[Stored data]
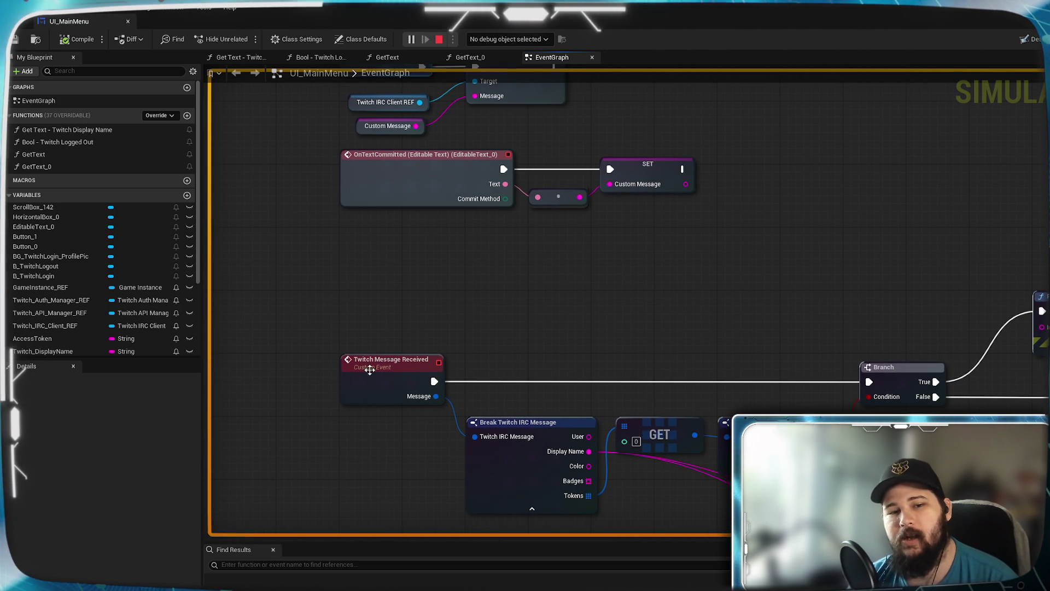
mouse_move(540, 309)
left_mouse_down()
mouse_move(520, 427)
mouse_move(517, 327)
mouse_move(487, 286)
mouse_move(542, 386)
mouse_move(545, 424)
mouse_move(527, 427)
mouse_move(562, 319)
mouse_move(563, 239)
mouse_move(546, 301)
left_mouse_up()
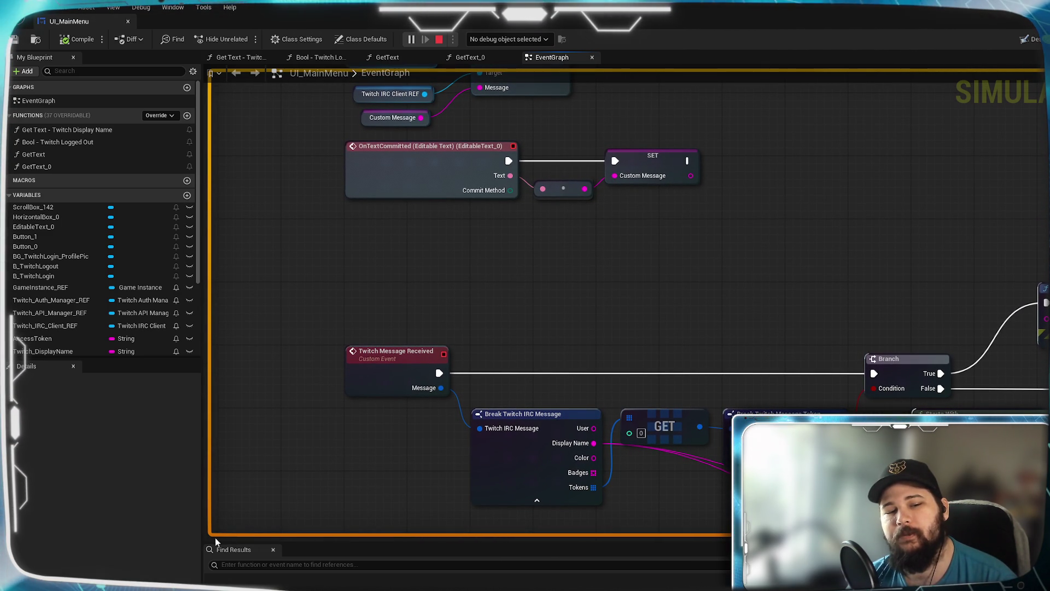
mouse_move(470, 273)
left_mouse_down()
mouse_move(468, 462)
mouse_move(477, 313)
mouse_move(516, 389)
mouse_move(490, 352)
mouse_move(492, 285)
left_mouse_up()
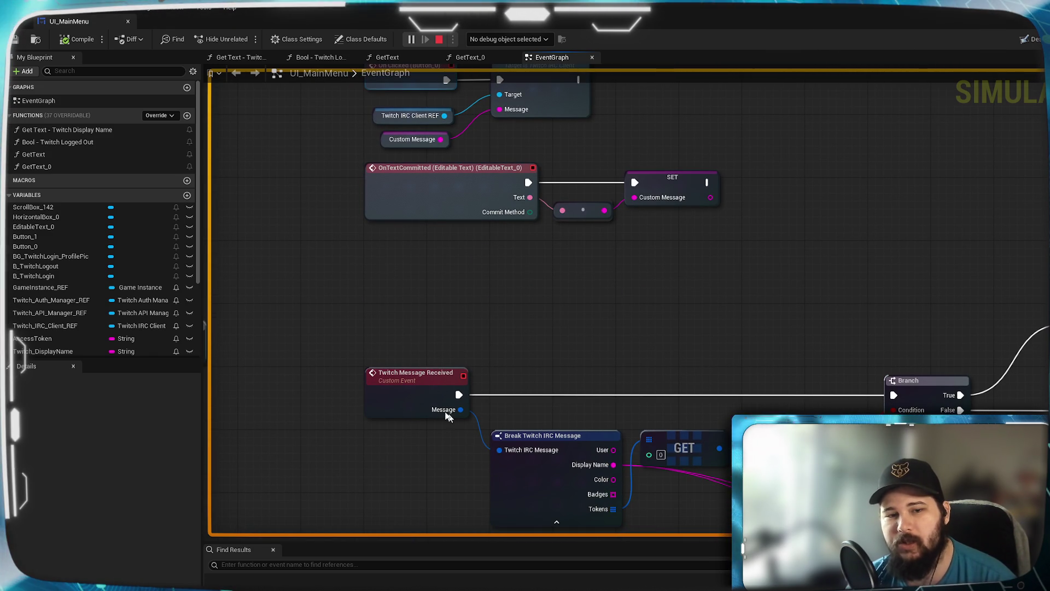
scroll(820, 328, "up", 2)
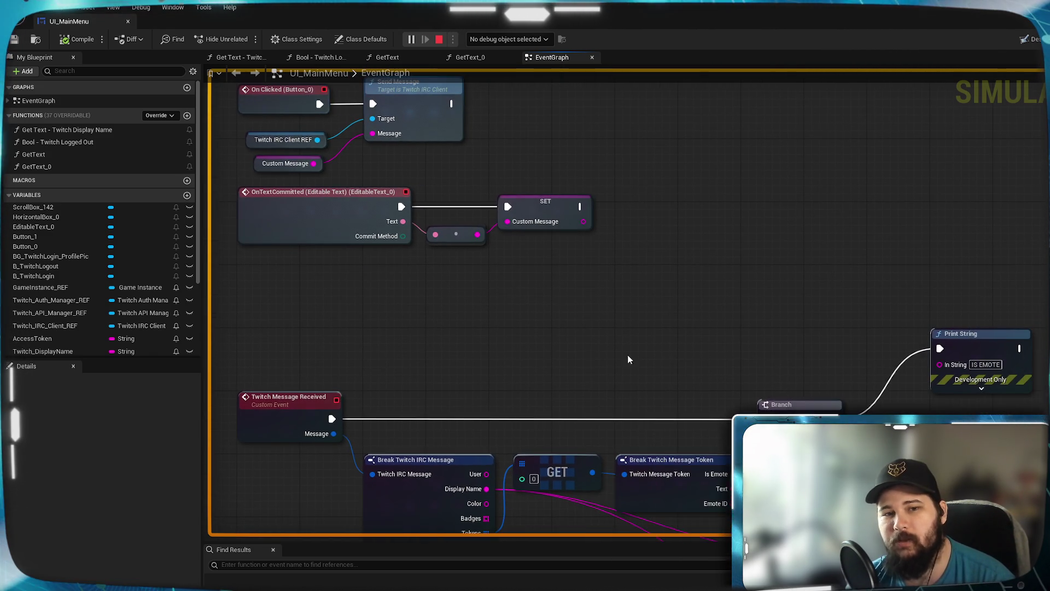
scroll(733, 328, "down", 2)
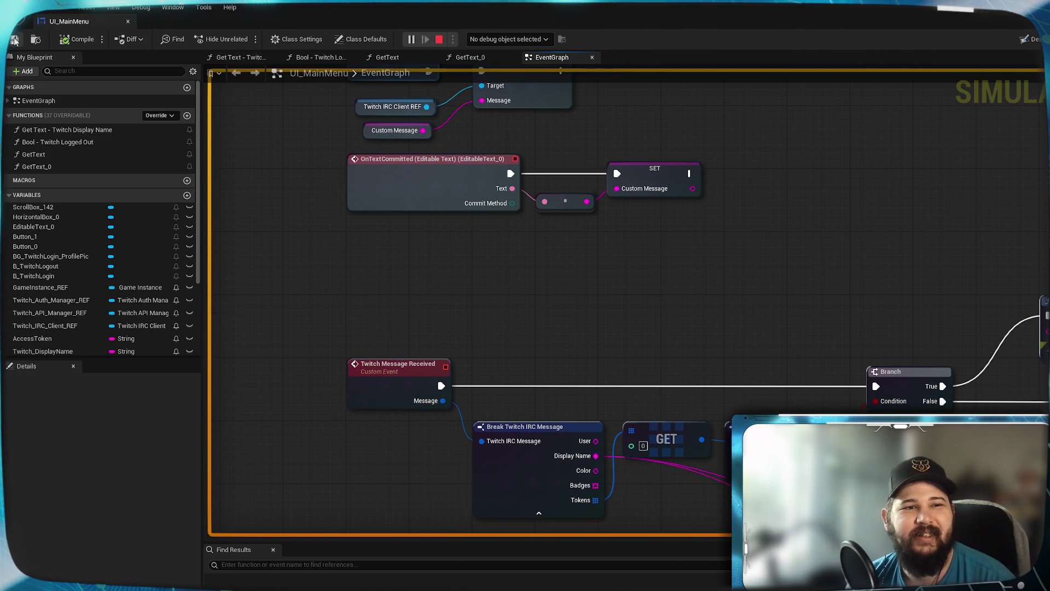
scroll(733, 236, "down", 4)
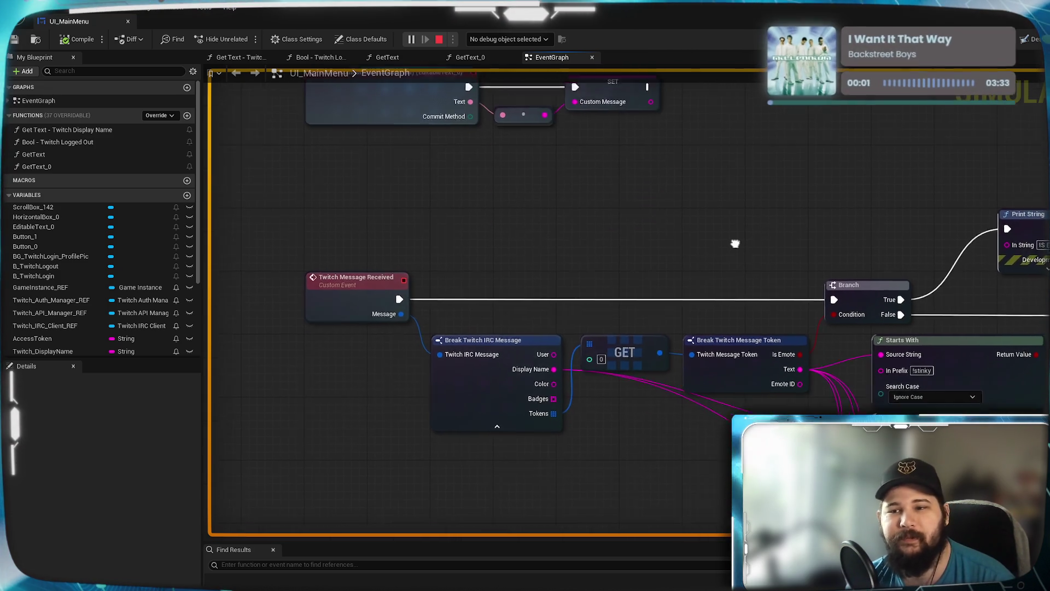
scroll(872, 294, "down", 2)
scroll(705, 265, "up", 2)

TASK TO CARRY OUT: Where a line in the entries holds "scroll", copy that line.

SOLVED EXERCISE:
scroll(820, 328, "up", 2)
scroll(733, 328, "down", 2)
scroll(733, 236, "down", 4)
scroll(872, 294, "down", 2)
scroll(705, 265, "up", 2)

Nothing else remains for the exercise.